Task brief:
Among the lines below, keep only those from the one containing "79: (479, 46, 1.01)" through the one containing "100: (255, 70, 0.67)", and reproduce them exactly.

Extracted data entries
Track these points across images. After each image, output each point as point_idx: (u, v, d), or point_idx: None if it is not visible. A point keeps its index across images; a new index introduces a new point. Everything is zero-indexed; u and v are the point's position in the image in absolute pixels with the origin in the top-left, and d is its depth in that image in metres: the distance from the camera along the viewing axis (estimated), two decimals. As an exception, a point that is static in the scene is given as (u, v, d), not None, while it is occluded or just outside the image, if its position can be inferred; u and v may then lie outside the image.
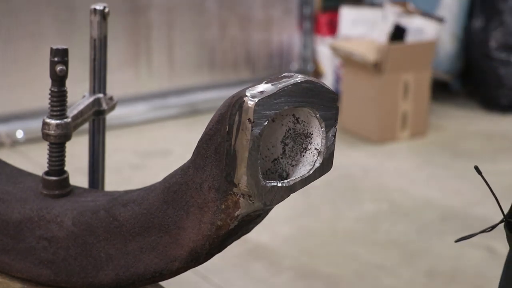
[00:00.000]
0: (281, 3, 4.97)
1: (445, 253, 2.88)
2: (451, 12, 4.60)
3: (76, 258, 0.95)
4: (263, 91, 0.81)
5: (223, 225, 0.85)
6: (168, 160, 3.76)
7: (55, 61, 1.01)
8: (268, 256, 2.89)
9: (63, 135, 1.03)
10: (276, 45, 5.02)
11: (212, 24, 4.72)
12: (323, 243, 3.01)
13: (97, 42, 1.14)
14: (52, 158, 1.04)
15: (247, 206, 0.83)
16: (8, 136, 3.97)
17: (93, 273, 0.95)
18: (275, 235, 3.02)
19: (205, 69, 4.77)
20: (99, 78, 1.16)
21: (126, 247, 0.92)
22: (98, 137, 1.19)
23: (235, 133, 0.80)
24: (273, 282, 2.73)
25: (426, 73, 4.24)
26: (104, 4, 1.14)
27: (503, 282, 1.03)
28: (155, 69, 4.60)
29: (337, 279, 2.75)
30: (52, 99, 1.03)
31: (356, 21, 4.72)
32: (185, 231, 0.88)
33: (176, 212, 0.88)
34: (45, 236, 0.97)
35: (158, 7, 4.50)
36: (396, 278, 2.73)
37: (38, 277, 0.98)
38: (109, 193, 1.02)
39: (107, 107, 1.16)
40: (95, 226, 0.94)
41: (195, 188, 0.86)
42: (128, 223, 0.92)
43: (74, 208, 0.98)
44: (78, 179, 1.17)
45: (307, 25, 5.02)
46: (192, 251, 0.88)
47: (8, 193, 1.02)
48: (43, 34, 4.13)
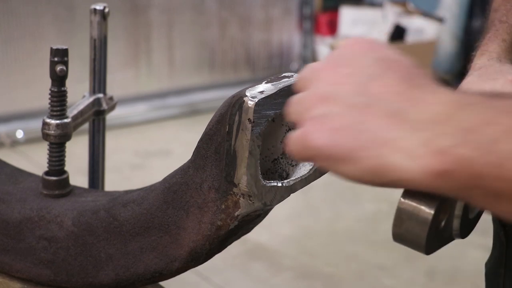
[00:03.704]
0: (281, 3, 4.97)
1: (445, 253, 2.88)
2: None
3: (76, 258, 0.95)
4: (263, 91, 0.81)
5: (223, 225, 0.85)
6: (168, 160, 3.76)
7: (55, 61, 1.01)
8: (268, 256, 2.89)
9: (63, 135, 1.03)
10: (276, 45, 5.02)
11: (212, 24, 4.72)
12: (323, 243, 3.01)
13: (97, 42, 1.14)
14: (52, 158, 1.04)
15: (247, 206, 0.83)
16: (8, 136, 3.97)
17: (93, 273, 0.95)
18: (275, 235, 3.02)
19: (205, 69, 4.78)
20: (99, 78, 1.16)
21: (126, 247, 0.92)
22: (98, 137, 1.19)
23: (235, 133, 0.80)
24: (273, 282, 2.73)
25: (426, 73, 4.25)
26: (104, 4, 1.14)
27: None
28: (155, 69, 4.60)
29: (337, 279, 2.75)
30: (52, 99, 1.03)
31: (356, 21, 4.72)
32: (185, 231, 0.88)
33: (176, 212, 0.88)
34: (45, 236, 0.97)
35: (158, 7, 4.50)
36: (396, 278, 2.73)
37: (38, 277, 0.98)
38: (109, 193, 1.02)
39: (107, 107, 1.16)
40: (95, 226, 0.94)
41: (195, 188, 0.86)
42: (128, 223, 0.92)
43: (74, 208, 0.98)
44: (78, 179, 1.17)
45: (307, 25, 5.02)
46: (192, 251, 0.88)
47: (8, 193, 1.02)
48: (43, 34, 4.13)
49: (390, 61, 0.60)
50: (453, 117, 0.53)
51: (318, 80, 0.60)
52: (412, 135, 0.54)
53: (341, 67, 0.61)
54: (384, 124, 0.56)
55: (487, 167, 0.51)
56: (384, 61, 0.60)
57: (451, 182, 0.53)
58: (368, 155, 0.56)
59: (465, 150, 0.52)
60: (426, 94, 0.56)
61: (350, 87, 0.59)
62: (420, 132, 0.54)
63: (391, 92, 0.57)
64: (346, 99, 0.58)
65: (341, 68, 0.60)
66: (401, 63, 0.61)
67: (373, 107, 0.57)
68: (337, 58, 0.62)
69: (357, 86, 0.58)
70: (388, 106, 0.56)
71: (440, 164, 0.53)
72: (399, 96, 0.57)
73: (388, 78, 0.58)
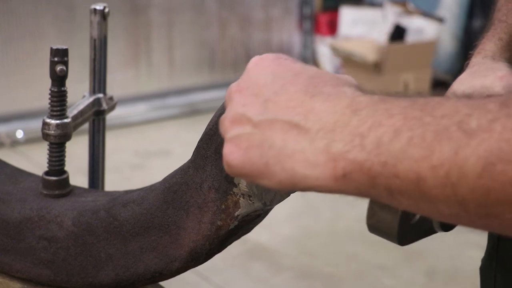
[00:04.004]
0: (281, 3, 4.97)
1: (445, 253, 2.88)
2: (451, 12, 4.60)
3: (76, 258, 0.95)
4: (263, 91, 0.81)
5: (223, 225, 0.85)
6: (168, 160, 3.76)
7: (55, 61, 1.01)
8: (268, 256, 2.89)
9: (63, 135, 1.03)
10: (276, 45, 5.02)
11: (212, 24, 4.72)
12: (323, 243, 3.01)
13: (97, 42, 1.14)
14: (52, 158, 1.04)
15: (247, 206, 0.83)
16: (8, 136, 3.97)
17: (93, 273, 0.95)
18: (275, 235, 3.02)
19: (205, 69, 4.78)
20: (99, 78, 1.16)
21: (126, 247, 0.92)
22: (98, 137, 1.19)
23: (235, 133, 0.80)
24: (273, 282, 2.74)
25: (426, 73, 4.25)
26: (104, 4, 1.14)
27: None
28: (155, 69, 4.60)
29: (337, 279, 2.75)
30: (52, 99, 1.03)
31: (356, 21, 4.72)
32: (185, 231, 0.88)
33: (176, 212, 0.88)
34: (45, 236, 0.97)
35: (158, 6, 4.50)
36: (396, 278, 2.73)
37: (38, 277, 0.98)
38: (109, 193, 1.02)
39: (107, 107, 1.16)
40: (95, 226, 0.94)
41: (195, 188, 0.86)
42: (128, 223, 0.92)
43: (74, 208, 0.98)
44: (78, 179, 1.17)
45: (307, 25, 5.02)
46: (192, 251, 0.88)
47: (8, 193, 1.02)
48: (43, 34, 4.13)
49: (291, 75, 0.64)
50: (346, 123, 0.57)
51: (232, 102, 0.66)
52: (311, 145, 0.59)
53: (247, 89, 0.65)
54: (287, 138, 0.60)
55: (378, 167, 0.55)
56: (285, 75, 0.64)
57: (352, 184, 0.57)
58: (278, 169, 0.61)
59: (357, 154, 0.56)
60: (322, 103, 0.60)
61: (255, 107, 0.63)
62: (318, 141, 0.58)
63: (291, 106, 0.61)
64: (254, 118, 0.63)
65: (247, 90, 0.65)
66: (303, 74, 0.64)
67: (276, 123, 0.61)
68: (245, 79, 0.67)
69: (261, 105, 0.63)
70: (289, 119, 0.61)
71: (338, 170, 0.57)
72: (298, 109, 0.61)
73: (288, 92, 0.62)
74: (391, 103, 0.57)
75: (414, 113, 0.55)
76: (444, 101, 0.55)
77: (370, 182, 0.56)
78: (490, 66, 0.95)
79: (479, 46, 1.01)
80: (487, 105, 0.52)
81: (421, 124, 0.54)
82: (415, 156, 0.53)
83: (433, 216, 0.57)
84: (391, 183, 0.55)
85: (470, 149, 0.51)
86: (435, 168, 0.52)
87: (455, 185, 0.52)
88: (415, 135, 0.53)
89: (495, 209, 0.51)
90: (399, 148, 0.54)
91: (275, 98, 0.63)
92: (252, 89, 0.65)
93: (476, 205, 0.51)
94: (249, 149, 0.63)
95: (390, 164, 0.54)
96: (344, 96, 0.60)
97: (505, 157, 0.50)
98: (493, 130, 0.50)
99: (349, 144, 0.56)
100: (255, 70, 0.67)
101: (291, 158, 0.60)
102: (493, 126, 0.50)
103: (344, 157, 0.57)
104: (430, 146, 0.53)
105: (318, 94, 0.61)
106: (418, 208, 0.56)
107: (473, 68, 0.97)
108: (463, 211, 0.52)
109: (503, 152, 0.50)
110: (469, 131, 0.51)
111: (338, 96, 0.60)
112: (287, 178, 0.61)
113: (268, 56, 0.68)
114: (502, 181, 0.50)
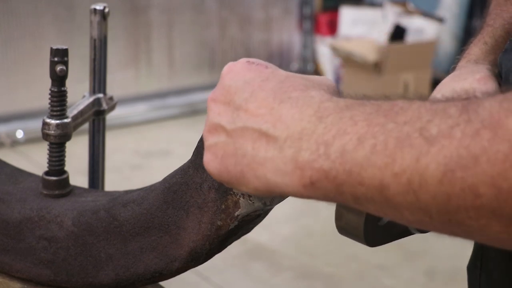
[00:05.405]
0: (281, 3, 4.98)
1: (445, 253, 2.89)
2: (451, 12, 4.60)
3: (76, 258, 0.95)
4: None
5: (223, 225, 0.85)
6: (168, 160, 3.76)
7: (55, 61, 1.01)
8: (268, 256, 2.89)
9: (63, 135, 1.03)
10: (276, 45, 5.02)
11: (212, 24, 4.72)
12: (323, 243, 3.01)
13: (97, 42, 1.14)
14: (52, 158, 1.04)
15: (247, 206, 0.83)
16: (8, 136, 3.97)
17: (93, 273, 0.95)
18: (275, 235, 3.02)
19: (205, 69, 4.78)
20: (99, 78, 1.16)
21: (126, 247, 0.92)
22: (98, 137, 1.19)
23: (235, 133, 0.80)
24: (273, 282, 2.74)
25: (426, 73, 4.25)
26: (104, 4, 1.13)
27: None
28: (155, 69, 4.60)
29: (337, 279, 2.75)
30: (52, 99, 1.03)
31: (356, 21, 4.72)
32: (185, 231, 0.88)
33: (176, 212, 0.88)
34: (45, 236, 0.97)
35: (158, 7, 4.50)
36: (396, 278, 2.74)
37: (38, 277, 0.98)
38: (109, 193, 1.02)
39: (107, 107, 1.16)
40: (95, 226, 0.94)
41: (195, 188, 0.86)
42: (128, 223, 0.92)
43: (74, 208, 0.98)
44: (78, 179, 1.17)
45: (307, 25, 5.02)
46: (192, 251, 0.88)
47: (8, 193, 1.02)
48: (43, 34, 4.13)
49: (260, 80, 0.64)
50: (312, 131, 0.58)
51: (209, 111, 0.67)
52: (280, 153, 0.59)
53: (220, 96, 0.66)
54: (257, 147, 0.61)
55: (343, 176, 0.55)
56: (254, 81, 0.64)
57: (320, 191, 0.58)
58: (252, 176, 0.62)
59: (323, 162, 0.56)
60: (289, 110, 0.60)
61: (228, 115, 0.64)
62: (286, 150, 0.59)
63: (260, 114, 0.62)
64: (227, 127, 0.64)
65: (220, 98, 0.66)
66: (273, 79, 0.64)
67: (247, 131, 0.62)
68: (219, 87, 0.67)
69: (233, 113, 0.64)
70: (258, 128, 0.61)
71: (305, 178, 0.58)
72: (267, 117, 0.61)
73: (257, 99, 0.63)
74: (357, 110, 0.57)
75: (378, 120, 0.55)
76: (408, 106, 0.55)
77: (336, 190, 0.57)
78: (471, 69, 0.96)
79: (465, 50, 1.03)
80: (448, 110, 0.52)
81: (384, 131, 0.54)
82: (378, 164, 0.53)
83: (399, 221, 0.57)
84: (357, 191, 0.55)
85: (430, 156, 0.51)
86: (397, 175, 0.53)
87: (417, 192, 0.52)
88: (378, 143, 0.54)
89: (457, 216, 0.51)
90: (363, 156, 0.54)
91: (246, 105, 0.63)
92: (225, 97, 0.65)
93: (438, 212, 0.52)
94: (225, 158, 0.64)
95: (355, 172, 0.55)
96: (311, 101, 0.60)
97: (464, 163, 0.50)
98: (453, 137, 0.50)
99: (315, 153, 0.57)
100: (228, 77, 0.67)
101: (262, 166, 0.61)
102: (453, 132, 0.51)
103: (310, 166, 0.57)
104: (392, 154, 0.53)
105: (286, 100, 0.61)
106: (385, 214, 0.56)
107: (455, 72, 0.98)
108: (427, 217, 0.53)
109: (463, 159, 0.50)
110: (430, 138, 0.51)
111: (305, 102, 0.60)
112: (261, 185, 0.62)
113: (240, 62, 0.68)
114: (462, 187, 0.50)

Answer space:
79: (479, 46, 1.01)
80: (487, 105, 0.52)
81: (421, 124, 0.54)
82: (415, 156, 0.53)
83: (433, 216, 0.57)
84: (391, 183, 0.55)
85: (470, 149, 0.51)
86: (435, 168, 0.52)
87: (455, 185, 0.52)
88: (415, 135, 0.53)
89: (495, 209, 0.51)
90: (399, 148, 0.54)
91: (275, 98, 0.63)
92: (252, 89, 0.65)
93: (476, 205, 0.51)
94: (249, 149, 0.63)
95: (390, 164, 0.54)
96: (344, 96, 0.60)
97: (505, 157, 0.50)
98: (493, 130, 0.50)
99: (349, 144, 0.56)
100: (255, 70, 0.67)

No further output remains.